LEXINGTON, Ky. — It’s a trade skill that’s slowly drawing more women to a long-term career. A Lexington workshop space is teaching women to weld.

What You Need To Know

  • More women are picking up welding

  • Brittni Hart is teaching her first welding class

  • Four women have signed up

  • The non-profit organization Women Who Weld said women make up only 5% of the workforce in the welding industry

Brittni Hart spends time teaching a group of women the art of welding.

“You can adjust like to lighter or darker and then you know how long it takes to darken or lighten it back up. You’ve got weld, cut, and grind under the settings for this one,” Hart said.

It always starts with safety first, followed by a demo.

A group of women watch their teacher learn how to weld. (Spectrum News 1/Khyati Patel)

“It took me a minute to like realize that puddle and how it’s supposed to look and how you’re supposed to guide it and direct and everything,” Hart said as she explains to four women who signed up for the class.

Hart grew up in Tennessee and now lives in central Kentucky.

“Started off at BCTC and then was going through all my four classes and then I was like, I want to do some kind of trade,” Hart said.

She knew what to weed out and wasn’t really interested in healthcare trade skills. So she picked welding, drawing from experience years ago when she welded on a friend’s Jeep.

“I think in my class, there was 20, and for what there was like, including me, two or three women in there, females in that class,” Hart said.

So she earned an associate’s degree in welding technologies from the Bluegrass Community and Technical College.

“We’re definitely wanting, you know, more females in the industry, just because I mean, there’s not many hardly,” Hart said.

The non-profit organization Women Who Weld said women make up only 5% of the workforce in the welding industry. 

Brittni Hart (left) teaches Amy Varner (right) the steps to weld two metal pieces together. (Spectrum News 1/Khyati Patel)

“Oh my gosh, this is so cool,” said Amy Varner, a participant. 

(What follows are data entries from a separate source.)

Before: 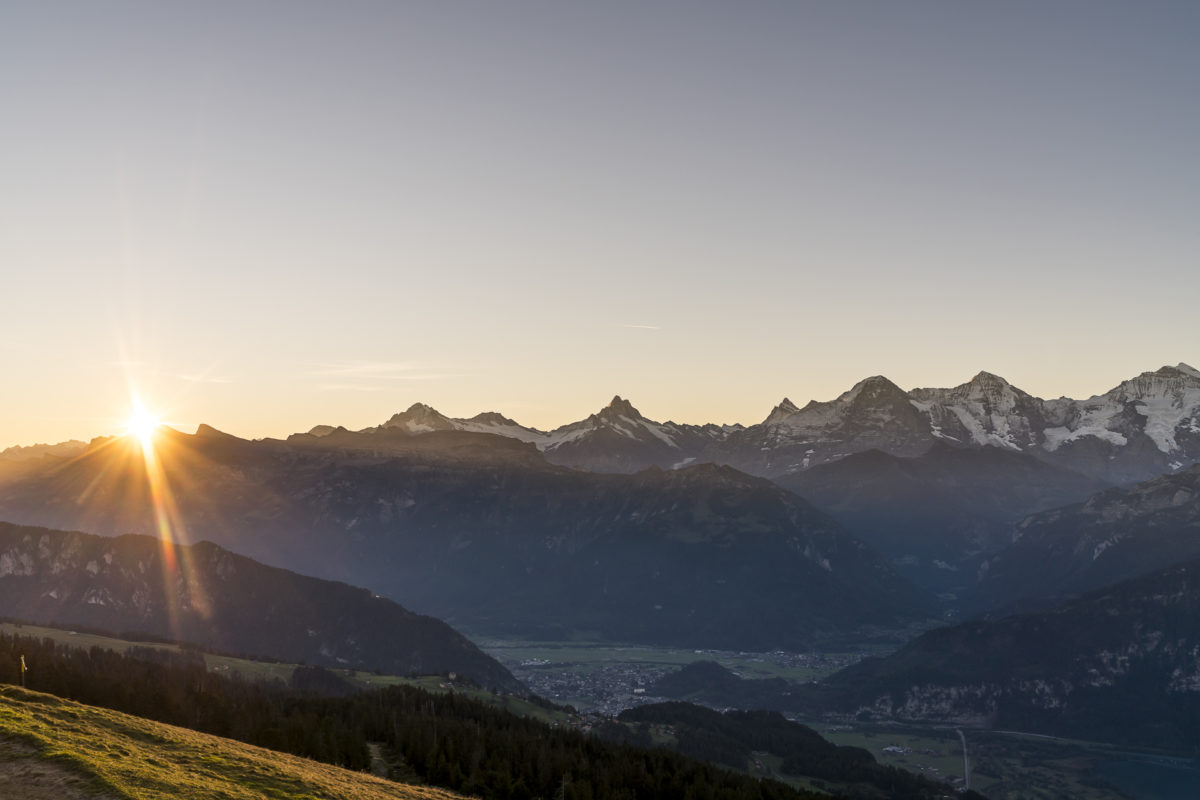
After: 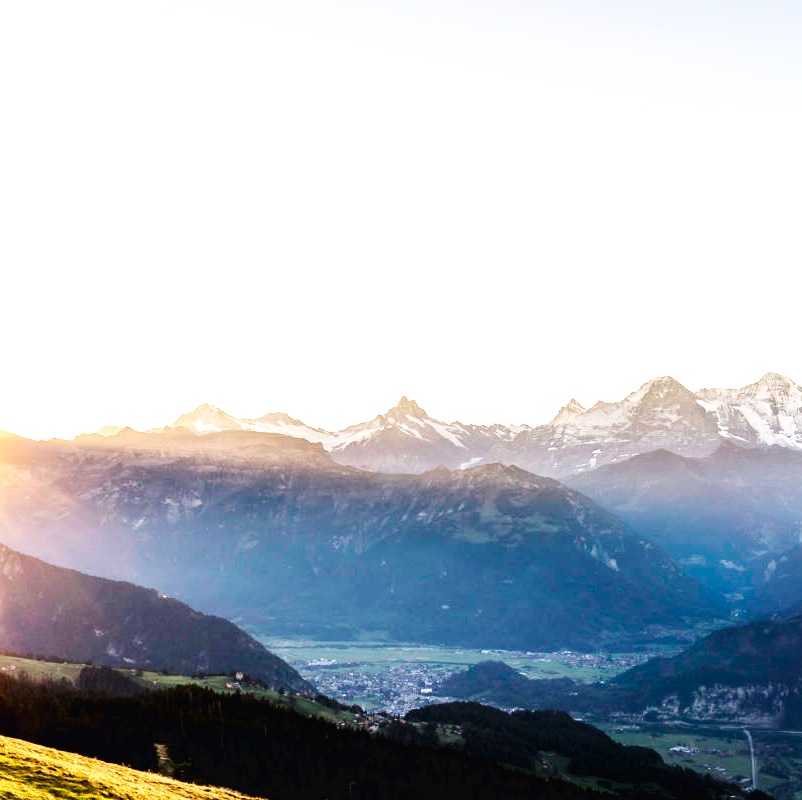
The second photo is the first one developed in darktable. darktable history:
exposure: black level correction 0.001, exposure 0.5 EV, compensate exposure bias true
crop and rotate: left 17.765%, right 15.38%
base curve: curves: ch0 [(0, 0.003) (0.001, 0.002) (0.006, 0.004) (0.02, 0.022) (0.048, 0.086) (0.094, 0.234) (0.162, 0.431) (0.258, 0.629) (0.385, 0.8) (0.548, 0.918) (0.751, 0.988) (1, 1)], preserve colors none
tone equalizer: -8 EV -1.12 EV, -7 EV -0.989 EV, -6 EV -0.88 EV, -5 EV -0.576 EV, -3 EV 0.548 EV, -2 EV 0.862 EV, -1 EV 0.99 EV, +0 EV 1.08 EV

So whether the group at the Kre8now Makerspace in Lexington sees welding as a hobby or career, for any Varner it’s learning a new skill.

“How many people can say they know how to weld and as of 10 minutes ago, I can now say I know how to weld. It’s really cool. It’s powerful. It’s fine. It’s practical if you ever want to put something together,” Varner said.

A skill that’s gaining popularity for more women who are more comfortable welding.

“I mean it’s fun. I enjoy it a lot,” Hart said.

The U.S. Bureau of Labor Statistics said in this decade jobs of welders, cutters and more are projected to grow 8% about as fast as the average for all occupations.